A nurse is creating a discharge plan. Which of the following nursing statements indicates the nurse understands when discharge planning should be implemented? a. "I will begin 48 hr before the client's discharge." b. "I will begin once the client's discharge order is written." c. "I will begin once the client's insurance company approves discharge coverage." d. "I will begin upon the client's admission to the facility."

Correct: d. "I will begin upon the client's admission to the facility" Response Feedback: Effective discharge planning must begin upon admission of the client to the facility.
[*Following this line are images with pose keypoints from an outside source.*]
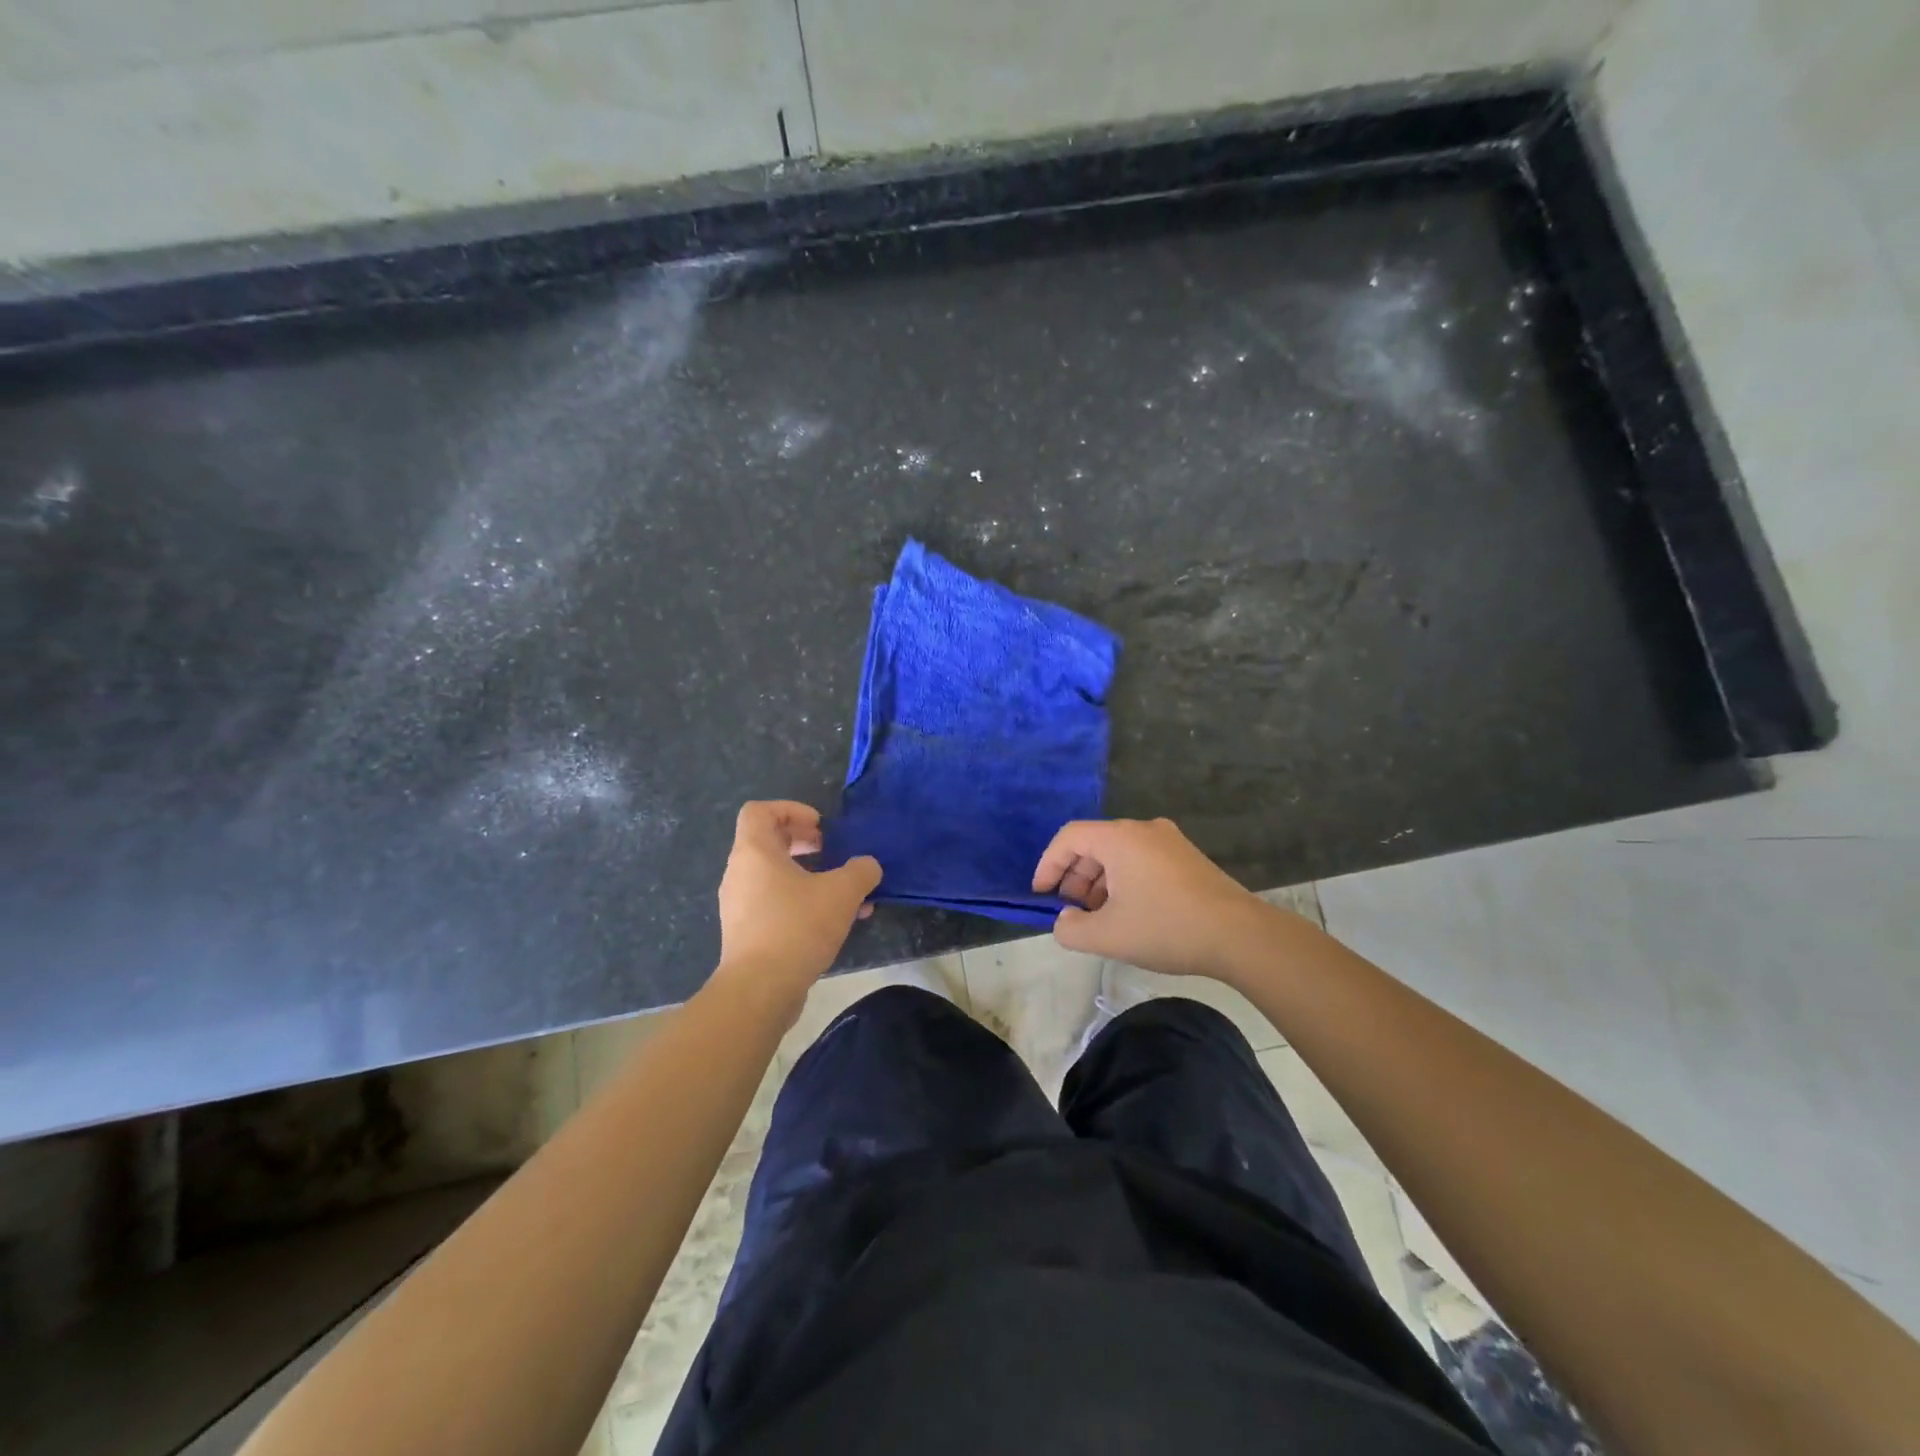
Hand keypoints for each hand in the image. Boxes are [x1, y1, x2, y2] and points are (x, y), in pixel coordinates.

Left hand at [714, 801, 881, 1005]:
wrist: (759, 990)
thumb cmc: (796, 927)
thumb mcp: (841, 893)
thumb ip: (860, 871)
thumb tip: (868, 865)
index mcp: (754, 852)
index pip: (760, 811)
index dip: (791, 809)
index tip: (820, 826)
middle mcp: (740, 873)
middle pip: (768, 841)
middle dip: (804, 842)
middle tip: (832, 851)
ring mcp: (739, 905)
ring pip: (776, 876)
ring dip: (810, 876)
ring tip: (845, 893)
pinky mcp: (747, 933)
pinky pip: (775, 904)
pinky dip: (802, 903)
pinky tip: (835, 923)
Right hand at [1032, 817, 1267, 979]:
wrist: (1240, 936)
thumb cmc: (1167, 928)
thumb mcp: (1108, 936)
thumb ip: (1071, 929)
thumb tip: (1065, 920)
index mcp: (1119, 838)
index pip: (1069, 837)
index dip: (1048, 865)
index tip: (1041, 895)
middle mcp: (1143, 829)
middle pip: (1094, 843)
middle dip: (1074, 876)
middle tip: (1070, 910)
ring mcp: (1169, 841)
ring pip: (1119, 853)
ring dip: (1099, 882)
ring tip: (1098, 917)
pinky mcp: (1187, 858)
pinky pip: (1141, 860)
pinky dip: (1124, 881)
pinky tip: (1129, 913)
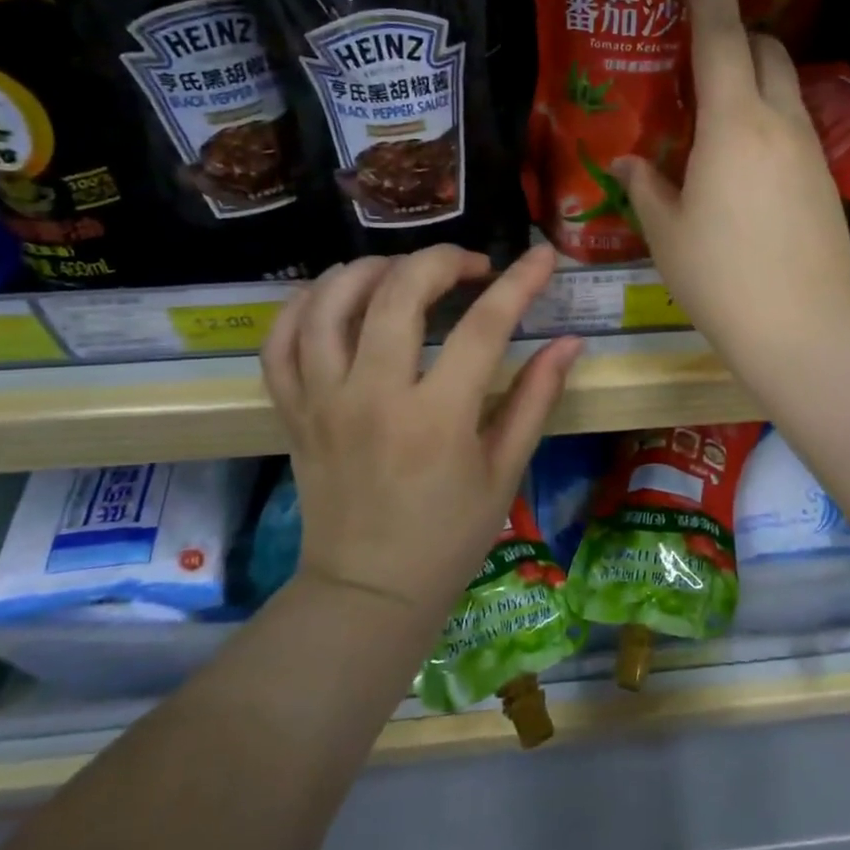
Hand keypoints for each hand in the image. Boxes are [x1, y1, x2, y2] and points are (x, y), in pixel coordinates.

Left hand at [259, 244, 582, 615]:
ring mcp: (322, 402)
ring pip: (328, 304)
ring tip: (402, 271)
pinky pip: (280, 342)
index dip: (519, 282)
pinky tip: (335, 296)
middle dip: (442, 261)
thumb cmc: (449, 536)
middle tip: (470, 267)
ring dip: (369, 270)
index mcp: (437, 419)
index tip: (541, 257)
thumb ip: (537, 398)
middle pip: (398, 294)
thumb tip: (569, 342)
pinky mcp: (292, 412)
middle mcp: (373, 398)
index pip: (484, 327)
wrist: (368, 592)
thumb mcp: (505, 471)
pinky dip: (303, 305)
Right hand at [614, 0, 849, 375]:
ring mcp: (811, 148)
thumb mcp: (667, 233)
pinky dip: (766, 119)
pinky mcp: (826, 178)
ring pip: (784, 85)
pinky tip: (741, 162)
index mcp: (732, 123)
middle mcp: (780, 121)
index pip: (718, 28)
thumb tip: (629, 161)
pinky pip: (794, 125)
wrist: (806, 330)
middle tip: (695, 50)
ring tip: (713, 113)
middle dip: (733, 31)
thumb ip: (646, 186)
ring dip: (752, 76)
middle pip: (763, 47)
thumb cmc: (722, 280)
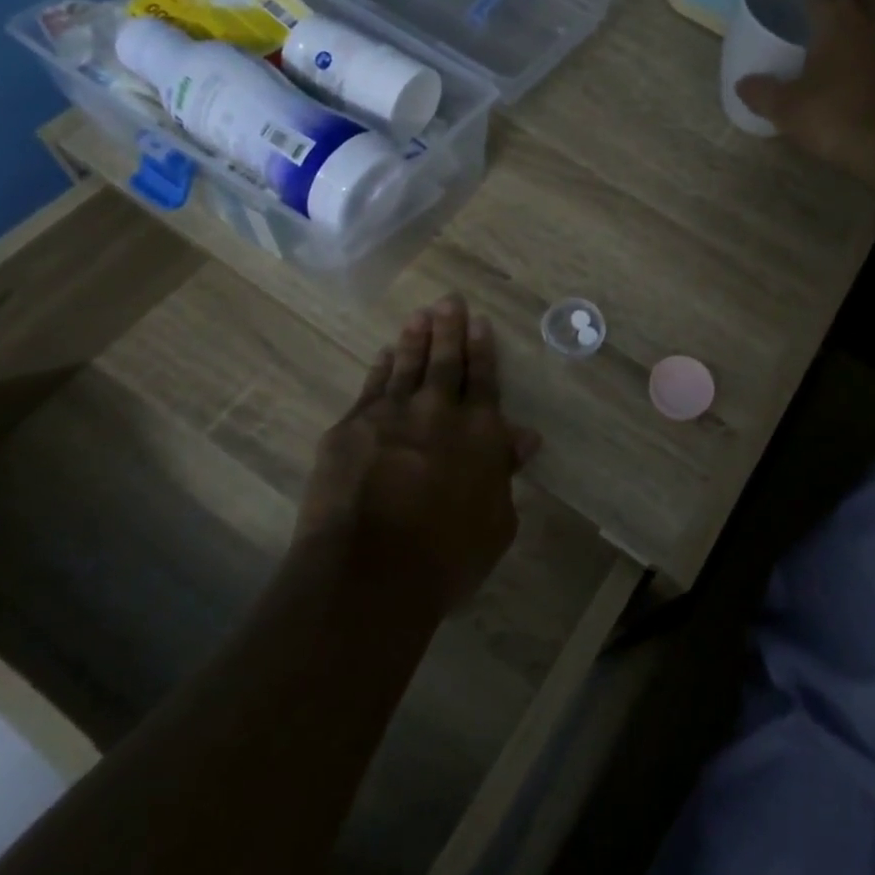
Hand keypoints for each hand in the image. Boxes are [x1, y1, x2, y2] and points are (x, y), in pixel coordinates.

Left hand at [298, 295, 540, 608]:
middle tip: (449, 301)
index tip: (480, 322)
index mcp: (479, 433)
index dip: (483, 349)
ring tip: (420, 315)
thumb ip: (505, 473)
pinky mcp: (350, 428)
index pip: (484, 380)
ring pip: (406, 366)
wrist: (369, 574)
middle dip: (449, 329)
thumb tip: (525, 436)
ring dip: (414, 339)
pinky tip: (382, 354)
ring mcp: (389, 416)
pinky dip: (379, 368)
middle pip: (446, 362)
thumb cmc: (446, 558)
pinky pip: (370, 387)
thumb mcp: (496, 522)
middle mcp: (437, 412)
A nurse is providing dietary teaching for a client who is Asian-American and is gazing at the floor during the instructions. Which of the following actions should the nurse take to demonstrate culturally sensitive nursing care? a. Stop the instructions to see what is on the floor. b. Emphasize the significance of the information. c. Move closer to the client for eye contact. d. Continue with the discussion

Correct: d. Continue with the discussion Response Feedback: A client from this culture might consider direct eye contact, close personal space, and touching to be impolite, aggressive, or disrespectful. By remaining silent and avoiding eye contact, the client could be demonstrating respect for the nurse. The nurse should continue with the dietary teaching while also avoiding eye contact and assess comprehension throughout the discussion.